THE QUIJA BOARD & GOD...

Have you ever driven or walked by a house, that just made your hair raise!?!?  You knew in your mind and soul that the feeling you felt was someone was watching you, some intense pressure in your chest that made you just want to keep going and not look back...I moved into one in 1991.  This house was my dealing with the devil, literally.  After I married I moved to California while my 1st husband was in the Marines and when we moved back in 1991, we moved into a house about 2 miles from my parents.  In all actuality it was a nice house, but if you have ever watched the movie Amityville, every time I even see the windows to this house, (because we still have to drive by to see my mom and step dad) it sends shivers up my spine.
 
Anyways, at 24 I was married and had 2 beautiful children, my son was 4 and my daughter 2.   We moved into this house and right away I noticed some strange things.  There was a cold spot in my sons room, I hated going up the stairs just because of the bad feeling I got every time I went up the stairs, the doors would slam shut when no one was up there...granted it could have been the wind when the windows were closed...right!?!

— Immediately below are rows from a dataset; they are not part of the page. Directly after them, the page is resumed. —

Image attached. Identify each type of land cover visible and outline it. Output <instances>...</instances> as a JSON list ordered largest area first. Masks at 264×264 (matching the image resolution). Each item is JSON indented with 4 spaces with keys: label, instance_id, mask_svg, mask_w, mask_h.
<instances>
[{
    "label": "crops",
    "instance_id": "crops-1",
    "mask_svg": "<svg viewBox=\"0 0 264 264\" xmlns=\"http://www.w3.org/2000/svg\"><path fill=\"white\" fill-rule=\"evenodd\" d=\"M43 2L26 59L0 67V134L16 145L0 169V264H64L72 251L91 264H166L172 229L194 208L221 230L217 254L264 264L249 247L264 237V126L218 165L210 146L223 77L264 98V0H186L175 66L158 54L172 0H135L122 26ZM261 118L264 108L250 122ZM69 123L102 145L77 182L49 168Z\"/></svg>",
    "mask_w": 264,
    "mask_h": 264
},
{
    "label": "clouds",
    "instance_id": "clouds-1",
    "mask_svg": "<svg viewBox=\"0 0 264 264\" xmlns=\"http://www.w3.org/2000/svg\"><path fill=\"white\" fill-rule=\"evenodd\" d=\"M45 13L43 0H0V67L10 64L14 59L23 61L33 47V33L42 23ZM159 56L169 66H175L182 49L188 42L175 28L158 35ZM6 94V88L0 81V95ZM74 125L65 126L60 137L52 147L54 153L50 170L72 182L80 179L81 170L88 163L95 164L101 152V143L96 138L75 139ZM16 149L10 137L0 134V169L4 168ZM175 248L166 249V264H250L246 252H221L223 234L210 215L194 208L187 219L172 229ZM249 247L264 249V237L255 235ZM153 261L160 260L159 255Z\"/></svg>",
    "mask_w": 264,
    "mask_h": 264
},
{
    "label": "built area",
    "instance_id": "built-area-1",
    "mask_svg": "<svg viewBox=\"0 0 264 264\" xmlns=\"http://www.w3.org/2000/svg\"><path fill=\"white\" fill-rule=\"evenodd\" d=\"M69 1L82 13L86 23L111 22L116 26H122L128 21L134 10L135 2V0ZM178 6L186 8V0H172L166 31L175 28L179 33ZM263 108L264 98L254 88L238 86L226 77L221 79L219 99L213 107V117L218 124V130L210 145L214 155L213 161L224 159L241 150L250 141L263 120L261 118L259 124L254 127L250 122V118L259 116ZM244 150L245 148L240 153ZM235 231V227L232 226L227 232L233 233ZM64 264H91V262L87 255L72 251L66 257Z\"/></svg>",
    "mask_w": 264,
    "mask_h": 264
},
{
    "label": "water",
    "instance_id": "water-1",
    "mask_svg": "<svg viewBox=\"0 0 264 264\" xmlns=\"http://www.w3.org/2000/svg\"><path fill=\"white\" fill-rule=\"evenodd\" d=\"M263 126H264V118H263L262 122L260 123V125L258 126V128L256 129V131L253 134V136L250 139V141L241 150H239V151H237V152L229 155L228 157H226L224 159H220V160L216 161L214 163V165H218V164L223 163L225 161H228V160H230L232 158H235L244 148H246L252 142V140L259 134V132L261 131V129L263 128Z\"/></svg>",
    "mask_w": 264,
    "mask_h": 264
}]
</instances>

My son would wake up screaming telling me he saw a thing with red eyes coming to get him out of his closet and talking to him and my daughter, well.... at 2 my daughter suddenly started giving me this stare that chilled me to the bone.  I was afraid of her, my own daughter.  My husbands mom and little sister had come to visit us and in his little sisters belongings was the Ouija board!!!!  I was livid, I wanted nothing...NOTHING to do with it. I have never been a big liker of the Ouija board, after having some very real, very scary ordeals as a teenager with it. YES...I saw things.  But that night after the kids were in bed, the 3 of them were ready to play with it, I wanted to leave, but ended up staying and my participation was writing down what the board had spelled out while they asked it questions.  Now I have to give a little bit of background here, so you will understand what happens next. 
 
My father turned out to be a severe alcoholic, beating my step-mother and me and my little brother.  I lived in a house across the street from a church in St. Louis, MI and after a beating, I would sometimes head over to the church as my recluse, sitting behind it and crying and praying to God.  But he never answered.  And so began my belief that there wasn't a God, because what kind of God would let a child be beat and do nothing about it.  Now back to the story.....
 
So our little experience began with the Ouija board,  anyone who doesn't believe in it...take warning.  It started out as the usual asking this question and that and somewhere in the middle of their damn game, the board took on a life of it's own, remember I am writing all this stuff down, every letter it spells, I have proof.  (or had at that time)....as you will see in the end where the papers went.  The Ouija board is not known to be a good speller but when the board kept trying to spell out T...A...M...M...  I took no notice, but as my husbands and his mothers fingers were on it, and the things they were obviously asking weren't being answered, it kept trying...T...A....M...  My husband asked are you trying to spell out Tammy, it went to NO  so they tried some other questions and it just kept going to T...A....M  and when they finally said Tamara it slid to YES.  It wanted me on, and I would not get on it.  I told them to put the board away and it went flying to NO fast.  It had spelled out that it wanted me to get on.  I was livid.  It wouldn't let their fingers off, I swear I am not lying.  After a bunch of things that it had spelled out I finally gave in, because they were all freaking out.  I placed my fingertips on it, theirs free, and around and around it went.  I will not spell out everything it spelled, but I will tell you this...
 
The board had me on it, my sister in law took over the writing, the board asked me if I believed in God.  Then it told me it was God speaking through the board.  It told me that the red eyes in my sons closet was the devil talking to him, that the devil was after my children because I was weak, and he was going after those I loved to make me weaker, I started crying, my husband and in-laws were in shock, but kept writing.  The board told me that God loved me.  And the last thing it told me was to believe. And as soon as it had spelled out that word, there was a loud noise upstairs, we all went rushing upstairs, my son had fallen off the bed, he was not awake, but we all saw as he was being levitated in the air back to his mattress.  Unbelievable?  Not to me, I saw it.  Was that my sign to believe in God?  I didn't know, but after that night, my daughter awoke looking at me with different eyes, my son never again complained of the thing with red eyes in the closet talking to him. 
 
The Ouija board? It went in a drawer as soon as we all went back downstairs, and out of the house the next morning...the papers with all of the questions and spelling?  It went to my Pastor. Yes,  I had just started going to the church down the road a few weeks before, did he think I was nuts (because I thought he would). He didn't. But he gave me a copy of the poem Footprints in the Sand, the one about when you think you are alone and only see one set of footprints, that he was carrying you. And because of what I did go through as a child, I had become a stronger person, I just didn't know it, that was my lesson he gave me. I did believe.  I was saved the next Sunday at church. And I have not touched a Ouija board since.